I firmly believe that everything happens for a reason, and it is all a part of God's plan. So everytime something doesn't go the way I want it to, I force my self to remember: It is all a part of God's plan for me.  And things wouldn't be going the way they are if it wasn't part of his great plan.  I do not know if this is the way that other followers of God interprut life and God's plan, but it is certainly how I interprut it.  Without this faith in knowing that everything happens for a reason, I don't know if I would make it through life without having a major meltdown.  I tend to stress about the little things, but when I get out of control, I simply tell myself, it is all a part of the plan and everything will be okay.  What if I didn't have the ability to tell myself this? I would be a wreck! It amazes me how people make it through life with little or no faith.

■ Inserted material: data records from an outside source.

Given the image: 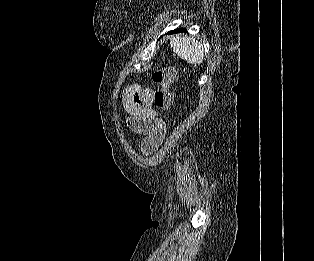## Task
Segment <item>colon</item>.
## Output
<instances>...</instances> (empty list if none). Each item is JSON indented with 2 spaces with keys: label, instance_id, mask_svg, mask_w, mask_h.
I'll return each mask as SVG.
<instances>
[{
  "label": "colon",
  "instance_id": "5ec220e1",
  "mask_svg": "<svg viewBox=\"0 0 314 261\" xmlns=\"http://www.w3.org/2000/svg\"><path fill=\"white\" fill-rule=\"evenodd\" d=\"M175 70L171 66H163L154 71L152 79L158 86L153 96L155 106L166 112L173 103V94L170 90L172 83L175 81Z\"/></svg>",
  "mask_w": 314,
  "mask_h": 261
}]
</instances>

Anyway, back to blessings in disguise.  Sometimes when things don't go your way-look at it in a different light. Perhaps it is a blessing in disguise.  True, it is hard to use this philosophy on traumatic events, but it can apply to most minor life mishaps.  For instance, I was REALLY hoping that I got a good vibe at one of my informational interviews, because it was the one that I really wanted. I wanted to be in the LC Valley for the summer, spending time with Casey, playing on the river, attending our church, etc.  However, I was less than impressed.  Professionalism and organization at the agency was not good and what my duties and responsibilities would be are just not what I'm looking for.  So, I was bummed. Then I turned it around-perhaps it is a blessing in disguise? Because, God has a plan for all of us, and everything happens for a reason. 

So I got to thinking about the benefits and advantages of moving back home for the summer and doing my internship there.  I recognized many benefits that I hadn't realized before- I would get to spend time with my family during my last summer home (probably), I would be able to take my old job up again, I would get paid for some of my internship, I would have duties and responsibilities that I am more passionate about, I would get to spend time with my long time friends in Joseph, and maybe moving to Missoula would be a smoother transition (going from home to Missoula will probably be easier than going from Casey's house to Missoula). 

I'm just reminded by this little incident that everything happens for a reason-and maybe somethings are blessings in disguise. (Reminds me of that country song where he runs into his high school crush and remembers how much he wanted to be with her, but then realizes that "some of God's greatest gifts, are unanswered prayers" because if he had been with that girl, he maybe would have never met his wife!)